Yuening Li, Daochen Zha, Praveen Kumar Venugopal, Na Zou, Xia Hu. "PyODDS: An End-to-end Outlier Detection System with Automated Machine Learning" (Download)

Biblatex entry:

@inproceedings{10.1145/3366424.3383530,
    author = {Li, Yuening and Zha, Daochen and Venugopal, Praveen and Zou, Na and Hu, Xia},
    title = {PyODDS: An End-to-End Outlier Detection System with Automated Machine Learning},
    year = {2020},
    isbn = {9781450370240},
    publisher = {Association for Computing Machinery},
    address = {New York, NY, USA},
    url = {https://doi.org/10.1145/3366424.3383530},
    doi = {10.1145/3366424.3383530},
    booktitle = {Companion Proceedings of the Web Conference 2020},
    pages = {153--157},
    numpages = {5},
    keywords = {Automated Machine Learning, Outlier Detection, Open Source Package, End-to-end System},
    location = {Taipei, Taiwan},
    series = {WWW '20}
  }

Quick Start

python demo.py --ground_truth --visualize_distribution

Results are shown as

connect to TDengine success
Load dataset and table
Loading cost: 0.151061 seconds
Load data successful
Start processing:
100%|████████████████████████████████████| 10/10 [00:00<00:00, 14.02it/s]
==============================
Results in Algorithm dagmm are:
accuracy_score: 0.98
precision_score: 0.99
recall_score: 0.99
f1_score: 0.99
roc_auc_score: 0.99
processing time: 15.330137 seconds
==============================
connection is closed

Installation

To install the package, please use the pip installation as follows:

pip install pyodds
pip install git+git@github.com:datamllab/PyODDS.git

Note: PyODDS is only compatible with Python 3.6 and above.

Required Dependencies

- pandas>=0.25.0
- taos==1.4.15
- tensorflow==2.0.0b1
- numpy>=1.16.4
- seaborn>=0.9.0
- torch>=1.1.0
- luminol==0.4
- tqdm>=4.35.0
- matplotlib>=3.1.1
- scikit_learn>=0.21.3

To compile and package the JDBC driver source code, you should have a Java jdk-8 or higher and Apache Maven 2.7 or higher installed.
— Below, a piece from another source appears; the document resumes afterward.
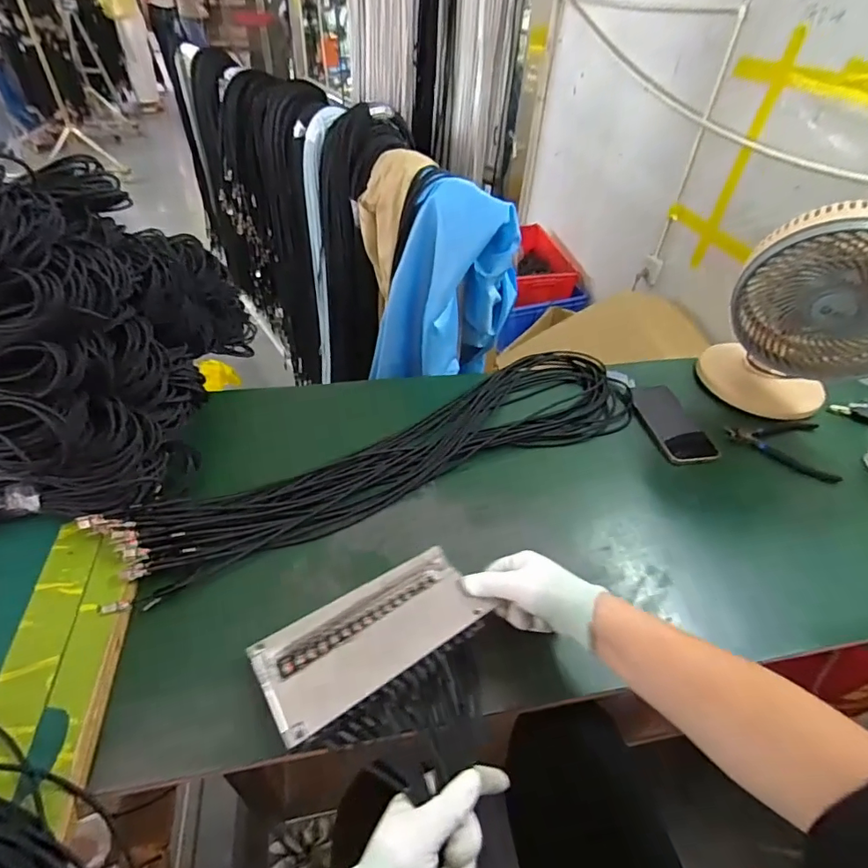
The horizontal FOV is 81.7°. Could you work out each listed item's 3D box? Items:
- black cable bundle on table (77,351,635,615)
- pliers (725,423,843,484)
[{"bbox_3d":[-0.025,0.023,0.664,0.730,0.033,0.181,-21,48,-25],"label":"black cable bundle on table"},{"bbox_3d":[0.521,0.023,0.716,0.145,0.015,0.127,-5,43,-10],"label":"pliers"}]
To install openjdk-8 on Ubuntu:

sudo apt-get install openjdk-8-jdk

To install Apache Maven on Ubuntu:

sudo apt-get install maven

To install the TDengine as the back-end database service, please refer to this instruction.

To enable the Python client APIs for TDengine, please follow this handbook.

To insure the locale in config file is valid:

sudo locale-gen "en_US.UTF-8"
export LC_ALL="en_US.UTF-8"
locale

To start the service after installation, in a terminal, use:

taosd

Implemented Algorithms

Statistical Based Methods

Methods Algorithm Class API
CBLOF Clustering-Based Local Outlier Factor :class:algo.cblof.CBLOF
HBOS Histogram-based Outlier Score :class:algo.hbos.HBOS
IFOREST Isolation Forest :class:algo.iforest.IFOREST
KNN k-Nearest Neighbors :class:algo.knn.KNN
LOF Local Outlier Factor :class:algo.cblof.CBLOF
OCSVM One-Class Support Vector Machines :class:algo.ocsvm.OCSVM
PCA Principal Component Analysis :class:algo.pca.PCA
RobustCovariance Robust Covariance :class:algo.robustcovariance.RCOV
SOD Subspace Outlier Detection :class:algo.sod.SOD

Deep Learning Based Methods

Methods Algorithm Class API
autoencoder Outlier detection using replicator neural networks :class:algo.autoencoder.AUTOENCODER
dagmm Deep autoencoding gaussian mixture model for unsupervised anomaly detection :class:algo.dagmm.DAGMM

Time Serie Methods

Methods Algorithm Class API
lstmad Long short term memory networks for anomaly detection in time series :class:algo.lstm_ad.LSTMAD
lstmencdec LSTM-based encoder-decoder for multi-sensor anomaly detection :class:algo.lstm_enc_dec_axl.LSTMED
luminol Linkedin's luminol :class:algo.luminol.LUMINOL

APIs Cheatsheet

The Full API Reference can be found in handbook.

License

You may use this software under the MIT License.